To shut off, here’s a useful video by Mike Gastin that expands on a few of the issues mentioned above when selecting dimensions for two-by-two matrices:
Reflection Questions
This part consists of three units of reflection questions that can immediate you to suppose extra deeply in regards to the materials lined above. The intention is that can assist you rapidly perceive the fundamental rules and get you interested by how you should utilize them in your personal work.
Set 1: Take an current framework (e.g., one that you’ve got used or in-built an actual knowledge science mission) and analyze the framework dimensions in additional element. What number of dimensions does the framework have and which of the three courses we’ve mentioned do they belong to? Does altering the category of any of the size have an effect on your interpretation of the framework and the insights which might be produced?
Set 2: In case you have seen and/or produced a number of frameworks up to now, it might be time to take inventory of the size you are likely to see most frequently. What courses do these dimensions fall beneath? To what extent is the recognition of those dimensions factor or a nasty factor when it comes to reaching every framework’s goal?

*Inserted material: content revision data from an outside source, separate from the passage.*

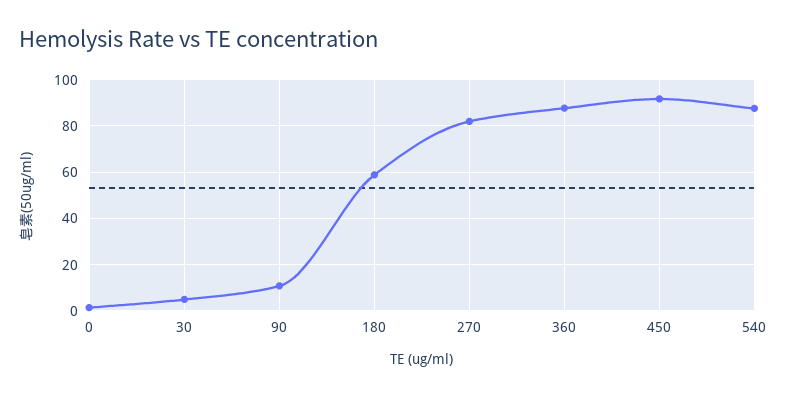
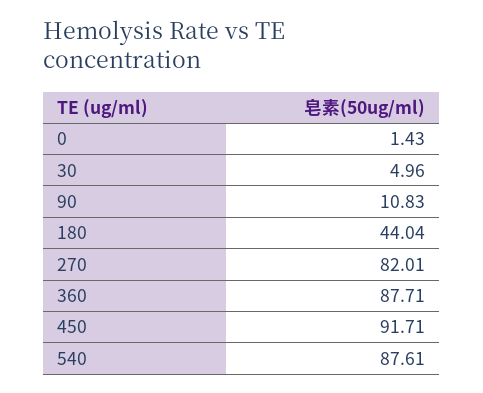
180: 60 -> 44.04

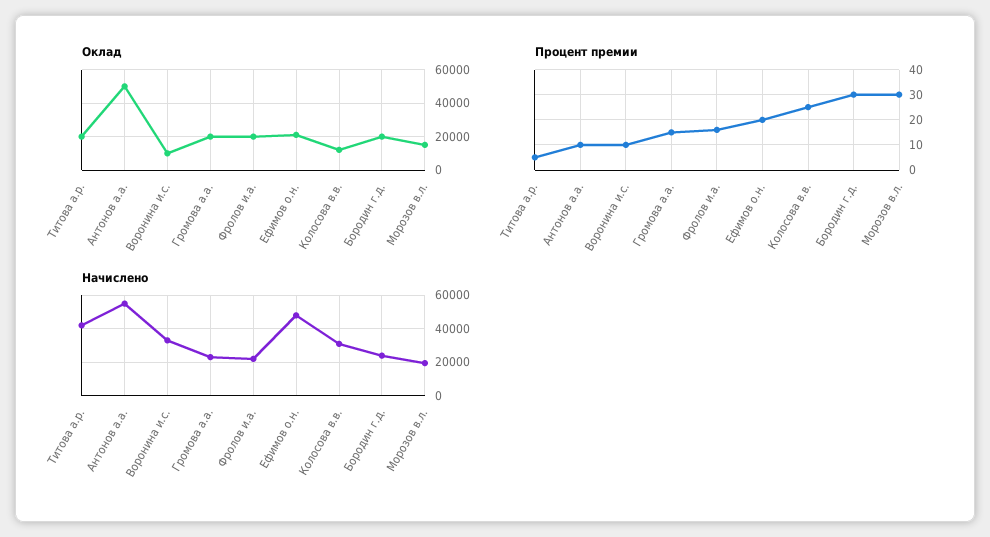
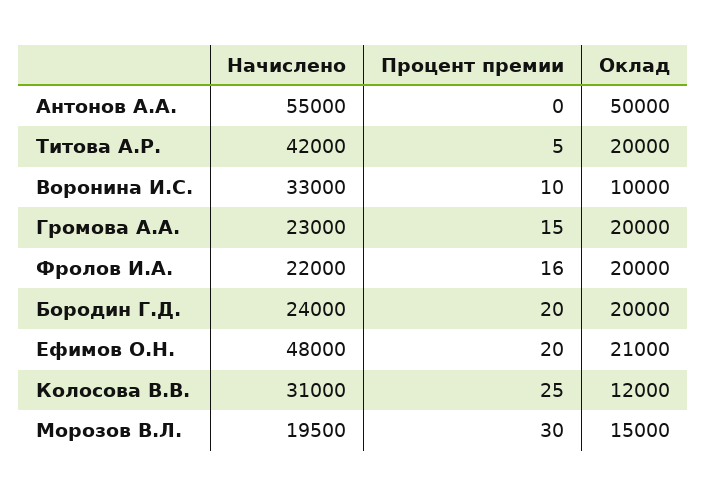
Процент премии, Антонов а.а.: 10 -> 0
Процент премии, Бородин г.д.: 30 -> 20

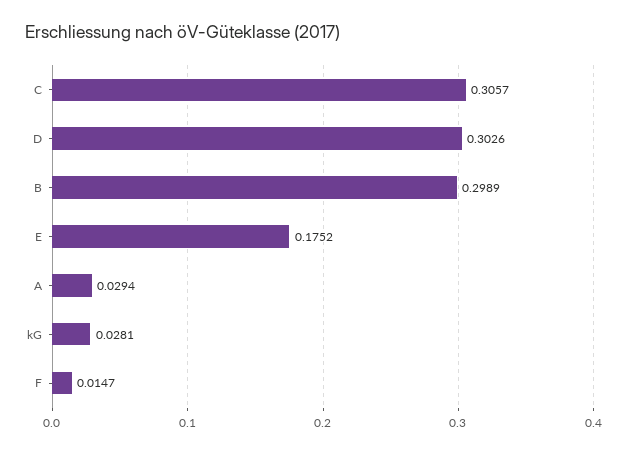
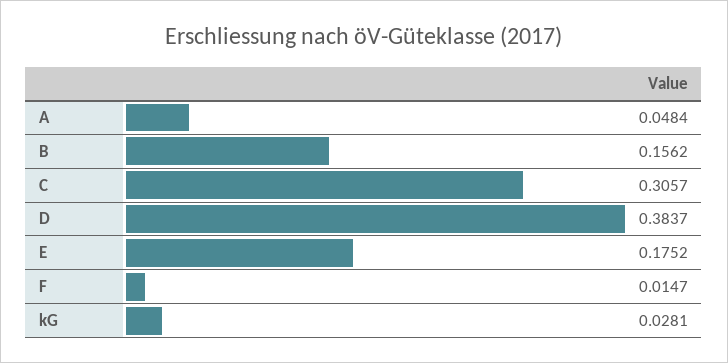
D: 0.3026 -> 0.3837
B: 0.2989 -> 0.1562
A: 0.0294 -> 0.0484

Set 3: Are you able to consider another courses of dimensions past the three we’ve checked out on this article? To what extent are these various courses totally different from those we’ve mentioned?
The Wrap
Whereas the framework sort determines how the framework will say one thing (the construction), the framework dimensions outline what particularly can be stated (the content material). Three courses of framework dimensions are particularly frequent in observe: categorical (unordered, discrete classes), ordinal (ordered, discrete classes), and steady (a quantity line inside a given vary). It’s potential to remodel a dimension from one class to a different by altering the depth of the knowledge content material (e.g., bucketing steady knowledge to yield an ordinal dimension). It is very important contemplate the amount and variety of dimensions a framework ought to have to attain the overarching goal. Embrace solely as many dimensions as are really wanted, particularly when presenting the framework. Limiting dimensions to a single class can have some advantages, though the interplay of dimensions from totally different courses additionally has its deserves.